═══ Given text

In a further letter dated 24 September 2010 passing between the same parties the Defendant stated (among other things) that “the closure, sale and use of proceeds is an event or series of events which does not cause a reverter to arise under the 1841 and 1987 Acts. The holding of a school site pending a planned s14 sale is, in the Council's position, entirely in accordance with the statutory purposes set out in s2 of the 1841 Act and set out in the relevant conveyances.”

8.

Under both the 1914 and the 1928 conveyances the grantor selected all three of the statutory purposes prescribed by s.2 of the 1841 Act but the site, as found by the judge, was used to house the school buildings (including a kitchen and dining room) rather than any form of accommodation for the teaching staff.

9.

══════

* [Exercise requirements]:
**A.** Rewrite the paragraph of the judgment excerpt beginning "Under both the 1914 and the 1928 conveyances" in shorter form, keeping its main facts.
**B.** Transcribe everything in the judgment excerpt from "Under both the" down to "the teaching staff.".

═══ Recorded information

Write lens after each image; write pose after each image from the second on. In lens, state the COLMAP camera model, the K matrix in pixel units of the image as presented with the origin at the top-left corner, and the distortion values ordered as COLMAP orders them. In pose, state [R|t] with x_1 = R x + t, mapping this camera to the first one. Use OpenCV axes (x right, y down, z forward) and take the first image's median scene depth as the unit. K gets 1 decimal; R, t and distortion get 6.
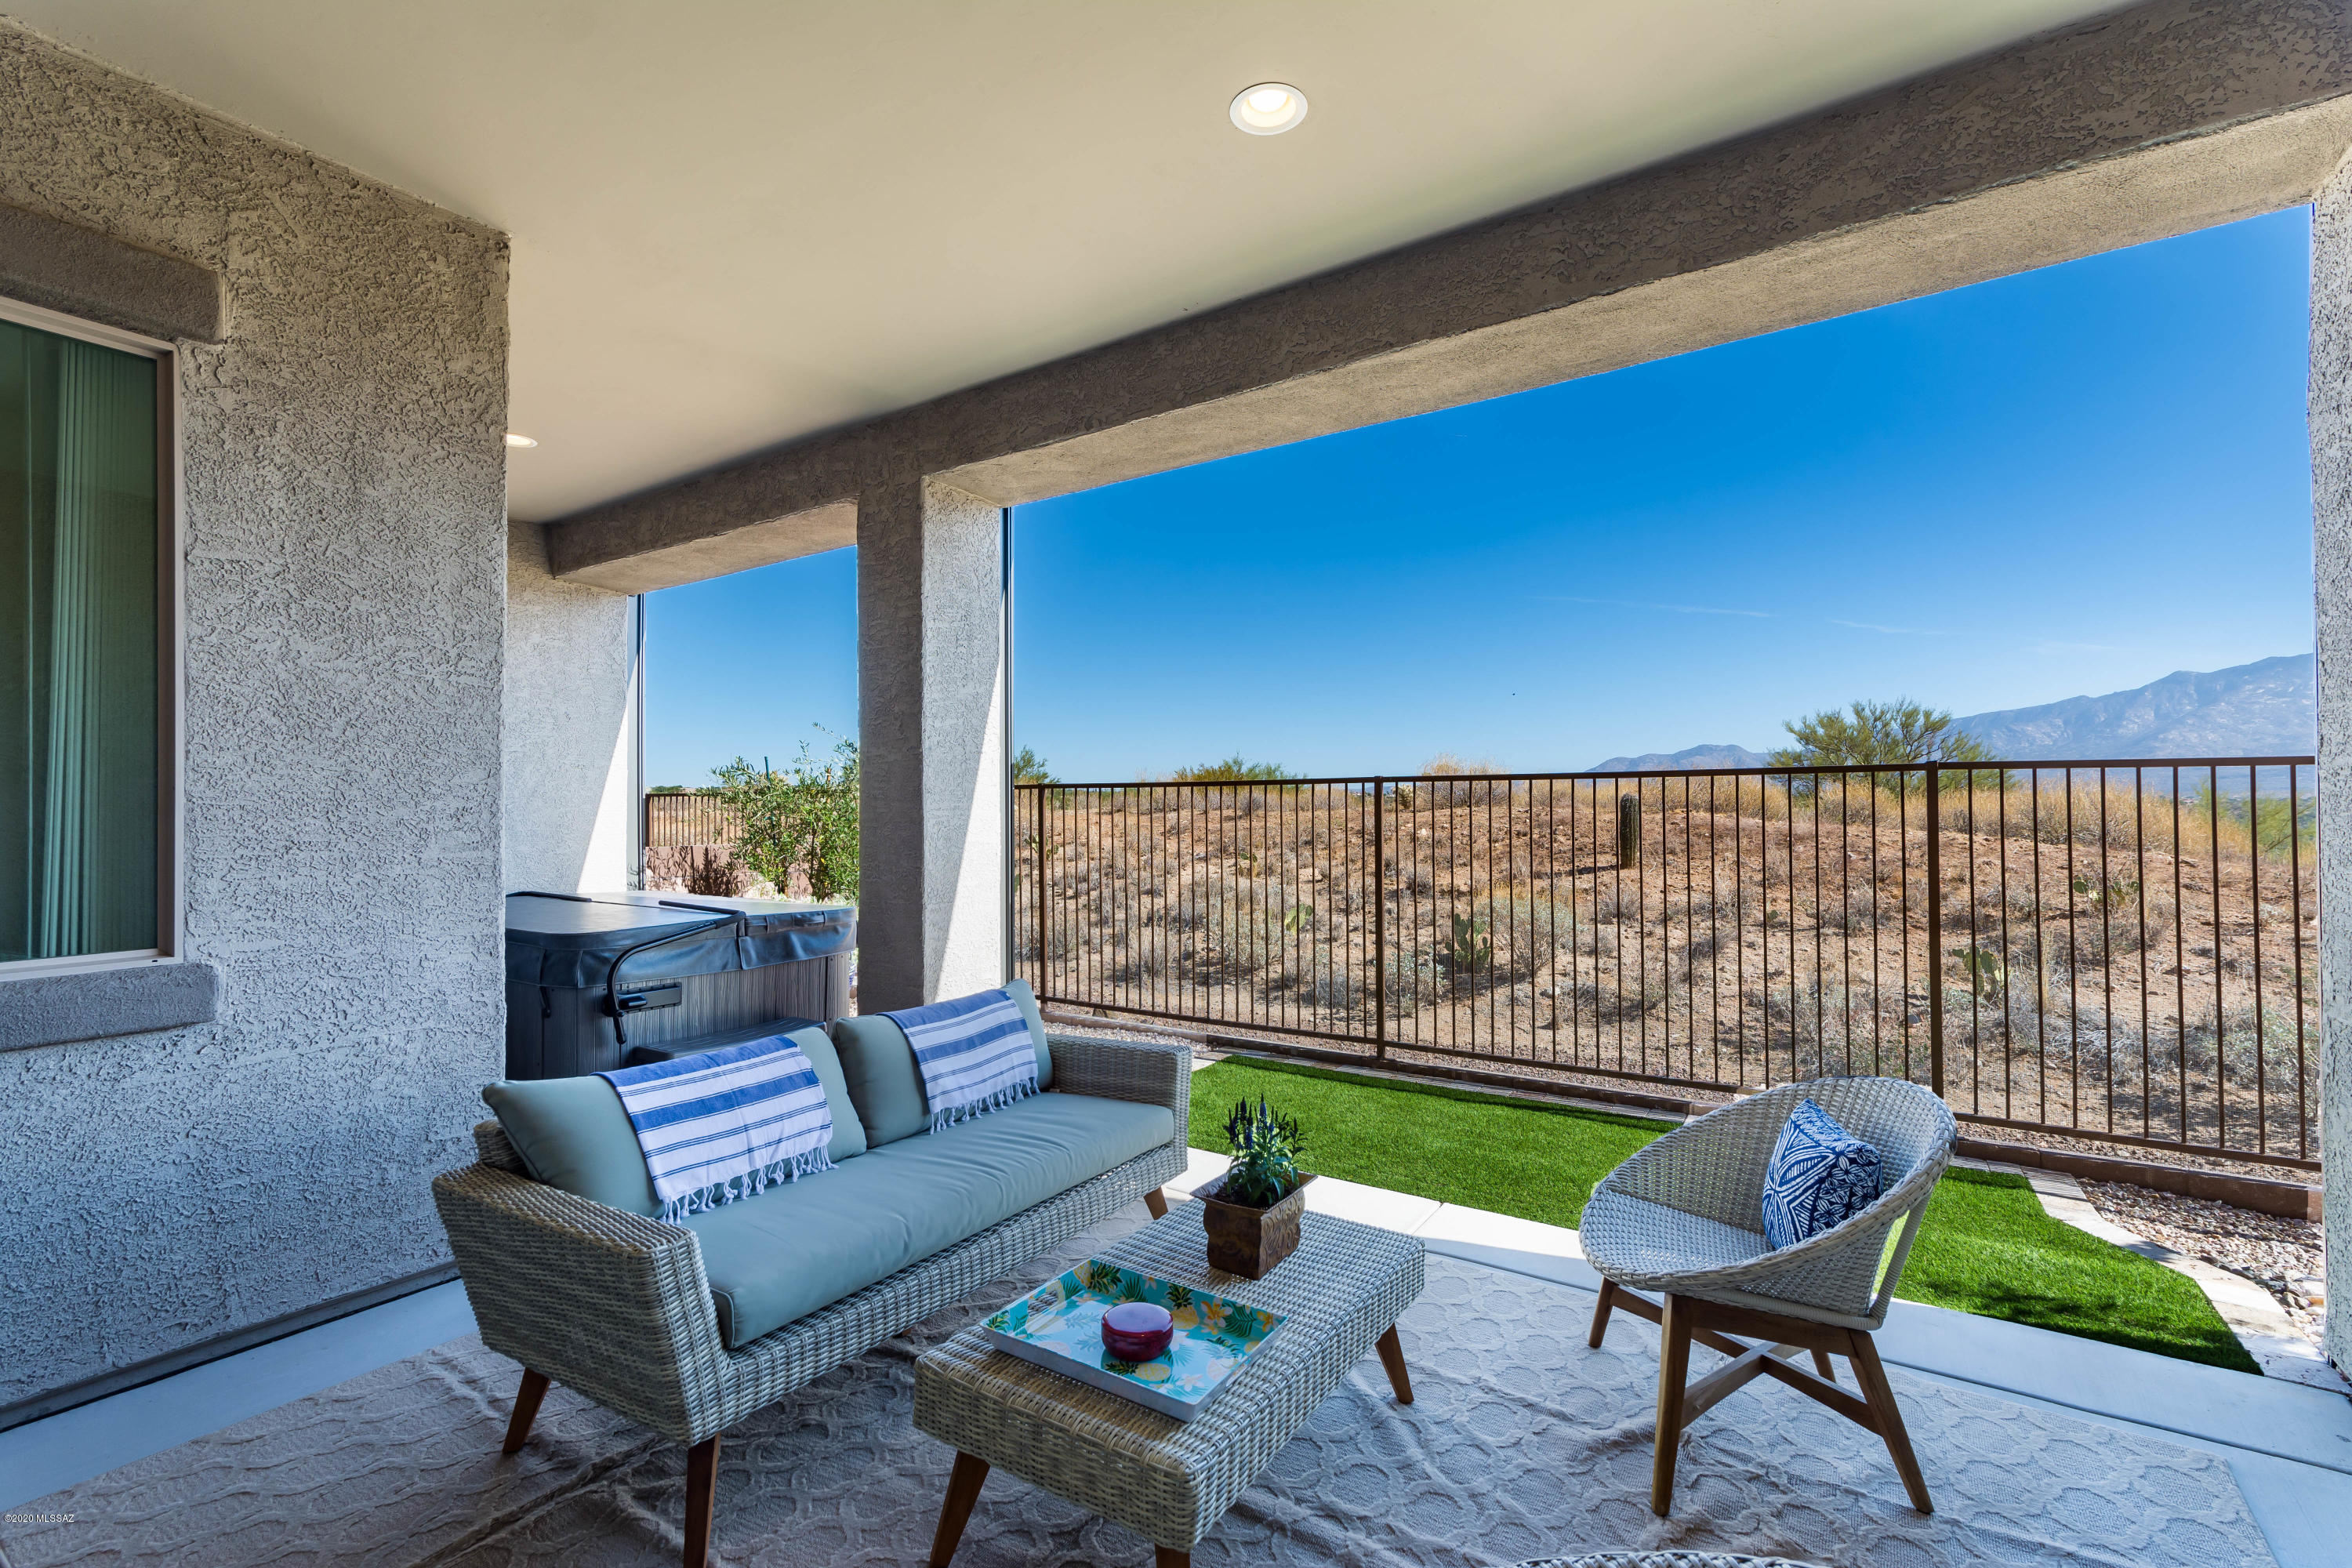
lens RADIAL K [[1028.7, 0, 1178.8], [0, 1028.7, 798.0], [0, 0, 1]] dist [-0.011988, 0.007467]
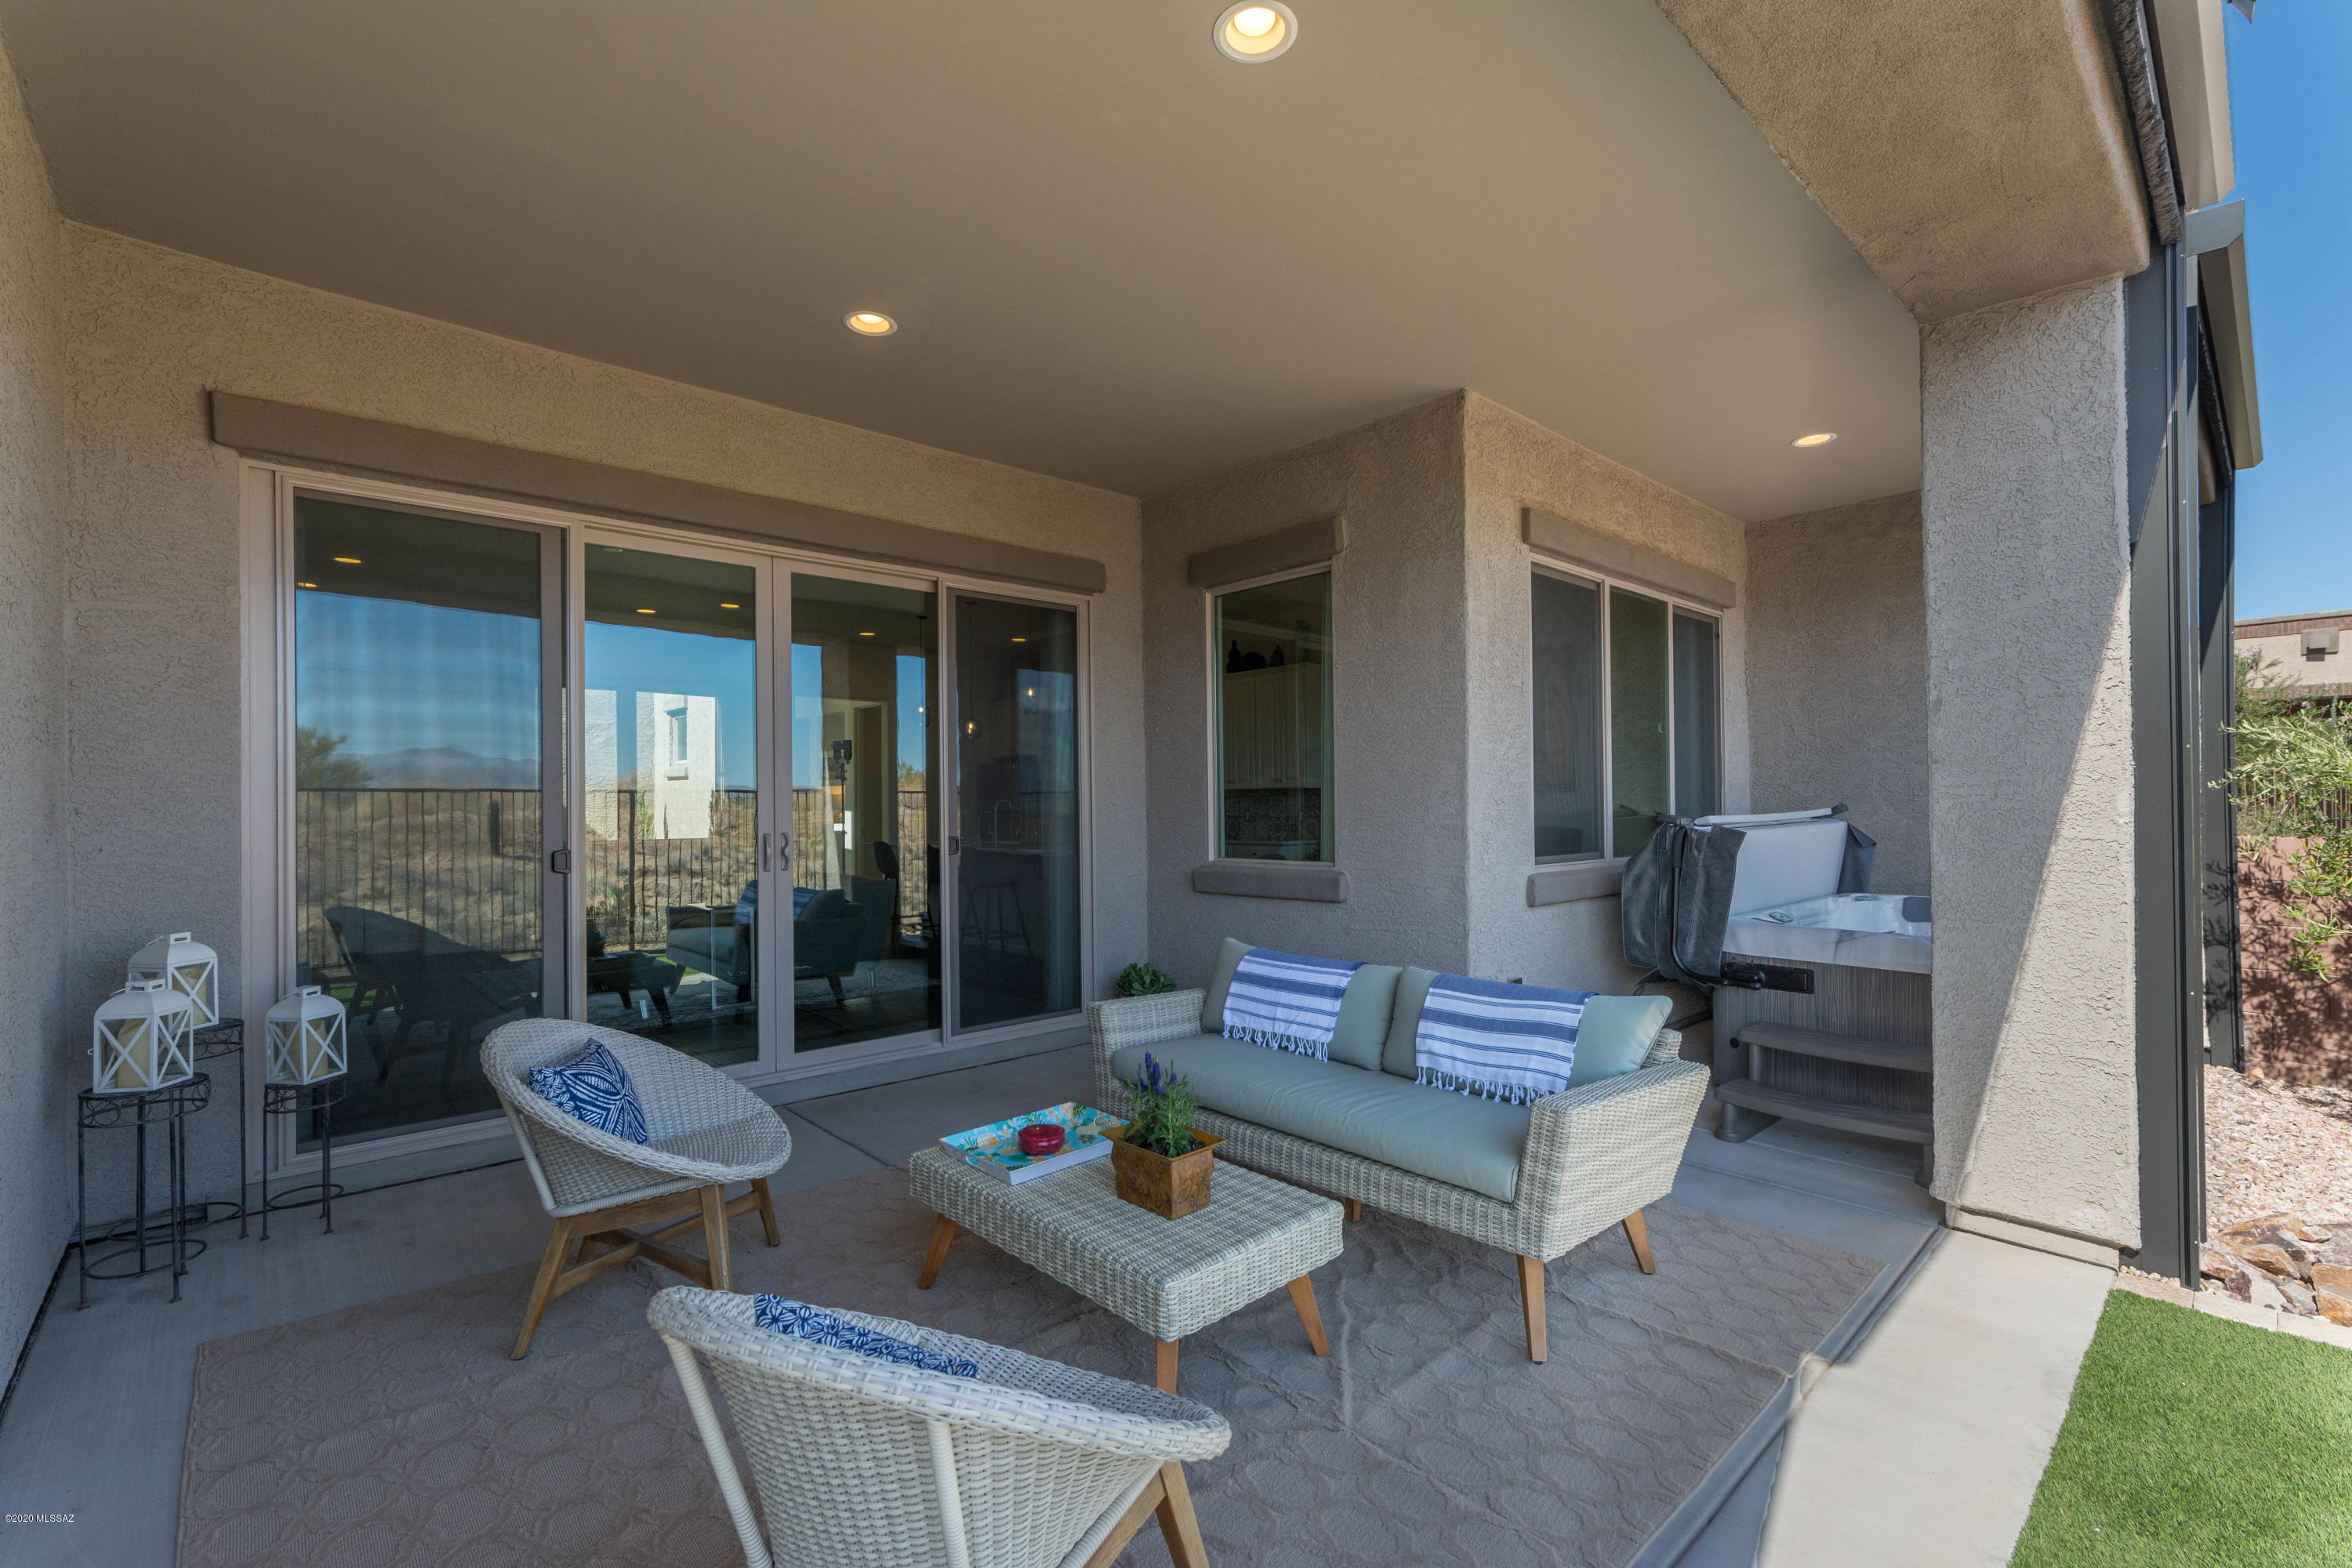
lens RADIAL K [[1028.7, 0, 1178.8], [0, 1028.7, 798.0], [0, 0, 1]] dist [-0.011988, 0.007467]
pose [[-0.228719, 0.006910, -0.973468, 0.415221], [0.016900, 0.999852, 0.003127, 0.003870], [0.973346, -0.015736, -0.228802, 0.462875]]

══════

* [Results of the tasks]:
**A.** In both the 1914 and 1928 conveyances, the grantor chose all three statutory purposes set out in s.2 of the 1841 Act. The judge found, however, that the site housed the school buildings, including a kitchen and dining room, rather than any accommodation for teaching staff.

**B.**
Under both the 1914 and the 1928 conveyances the grantor selected all three of the statutory purposes prescribed by s.2 of the 1841 Act but the site, as found by the judge, was used to house the school buildings (including a kitchen and dining room) rather than any form of accommodation for the teaching staff.